Lab 2.1 – Reading a time series graph
Fundamental concept: Variability in data, identifying trends
Estimated time to complete: 30 minutes
Materials needed (none)
Time series plots are often used to show daily, seasonal and interannual changes in some property. You have probably experienced daily and seasonal changes in temperature. There are daily and seasonal changes in temperature in the ocean too so fish, whales and other marine organisms feel them. The water in the ocean has a moderating effect on temperature change though, so changes are not as extreme as those experienced on land. For example, the lowest recorded temperature on land is -88°C (-126°F) and the highest is 58°C (136°F) . Compare that to the temperature range in the ocean, -1°C (30.2°F) to 30°C (86°F). Interestingly, the large temperature range on land seems to have resulted in land animals being better adapted to temperature changes. As the oceans warm even a little bit scientists are finding that it affects both the number of organisms in an area and the number of species.
In this activity you will investigate time series from the Coastal Pioneer Array, near the edge of the U.S. east coast continental shelf.
Figure 2.1.1 shows the air temperature as measured at the OOI Coastal Pioneer Offshore mooring over one full year. Let’s explore this graph and see if we can make sense of it.
Answer the following questions to become familiar with this time series plot (Figure 2.1.1).
- What was the start and end date for data collection?
- What variable is plotted on the y-axis of this graph and what are the units?
- How does this variable vary throughout the year? Does the variation make sense based on your knowledge of seasonal temperature variation?
- A trend in a time series is when there is a gradual change (i.e., an increase or decrease) over time, depth or distance. What trends do you see in these data?
The graph (Figure 2.1.2) below shows a small part of the data set you just examined.
- What is the start and end date of the data collection in Figure 2.1.2?
- Notice that there is a gap in the data. What does that gap mean?
- Are there any trends in the data? What do you think causes them?
- What are the maximum and minimum values in the data? Estimate to the best of your ability from the graph.
- Considering your answers to these questions can you explain the “messiness” of the data in the first graph (Figure 2.1.1)?
Sometimes it is easier to look at long term data by taking averages, for example it is often useful to average temperature data over a 24 hour period to remove the temperature change that occurs between day and night. For other studies an average of all the data collected during a month may be appropriate. The graph (Figure 2.1.3) below shows the same data set examined in the previous graphs, but the data points are monthly averages of temperature.

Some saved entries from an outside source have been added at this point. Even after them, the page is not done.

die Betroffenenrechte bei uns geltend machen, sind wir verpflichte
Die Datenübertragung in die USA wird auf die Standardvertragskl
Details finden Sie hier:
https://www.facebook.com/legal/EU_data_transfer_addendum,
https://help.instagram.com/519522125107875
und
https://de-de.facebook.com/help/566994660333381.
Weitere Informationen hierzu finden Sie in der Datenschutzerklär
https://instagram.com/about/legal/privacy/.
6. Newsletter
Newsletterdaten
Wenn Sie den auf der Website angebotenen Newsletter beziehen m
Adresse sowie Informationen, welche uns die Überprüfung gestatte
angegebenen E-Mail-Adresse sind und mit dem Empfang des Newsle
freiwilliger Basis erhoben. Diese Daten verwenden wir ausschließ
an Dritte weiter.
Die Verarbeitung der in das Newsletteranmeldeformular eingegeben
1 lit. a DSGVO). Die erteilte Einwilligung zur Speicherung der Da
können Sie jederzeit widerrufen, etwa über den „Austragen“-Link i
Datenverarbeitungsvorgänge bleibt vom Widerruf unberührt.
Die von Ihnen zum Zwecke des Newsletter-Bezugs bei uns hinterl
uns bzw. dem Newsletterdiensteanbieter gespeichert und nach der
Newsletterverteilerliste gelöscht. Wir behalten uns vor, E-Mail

- What are the maximum and minimum temperature values, and what do you think causes them?
- The graph above (Figure 2.1.3) looks much “neater” than the previous graphs. This is because much of the detail has been lost in the averaging process. Is this a fair trade-off if you want to look at seasonal changes in temperature?
- Is one or more trend(s) evident in the monthly mean temperature data shown in the figure 2.1.3? Describe the trend(s).
Sometimes we want to compare two data sets to see if they are related. One way to do that is to plot them on the same set of axes. Below is the same graph of air temperature but now the sea surface temperature has been added to it.
- Based on Figure 2.1.4, are there any trends in the water temperature data? What are they?
- What is the maximum and minimum in the water temperature and when do they occur (Figure 2.1.4)?
- How does the seasonal range in water temperature compare to the seasonal range in air temperature? Why do you think that they aren’t the same?
- Is water temperature correlated with air temperature? In other words, as one temperature series increases or decreases does the other one also change?
When scientists want to compare two different types of measurements they can plot them on the same graph, but have to use different y-axes. Examine the graph below (Figure 2.1.5), which shows the surface water temperature data and surface salinity data. Note that the temperature data are plotted relative to the y-axis on the LEFT, while the salinity data are plotted relative to the y-axis on the RIGHT. The units given for salinity are PSU. This stands for practical salinity units.
Figure 2.1.5. Temperature (red) and salinity (blue) of the surface ocean water in 2018.
- What are the maximum and minimum values for sea surface salinity in Figure 2.1.5?
- Are there any trends in the salinity data? What are they?
- Notice that you can click and drag the two scroll bars at the bottom of the graph to zoom in and out to different portions of this graph. Zoom in so that only April and May are visible. Does there appear to be a correlation between sea surface temperature and salinity? If so, what type of relationship did you find between temperature and salinity?
- Now zoom out to view the rest of the year. Does the same relationship between sea surface salinity and temperature hold for the whole year?
Look back to the beginning of this exercise to see the ranges in temperature in the ocean versus on land. Now examine the Coastal Pioneer Array data in Figure 2.1.4. What is the measured range for air and ocean temperatures in the Coastal Pioneer Array data? How does this compare to the ranges for air and ocean temperature extremes?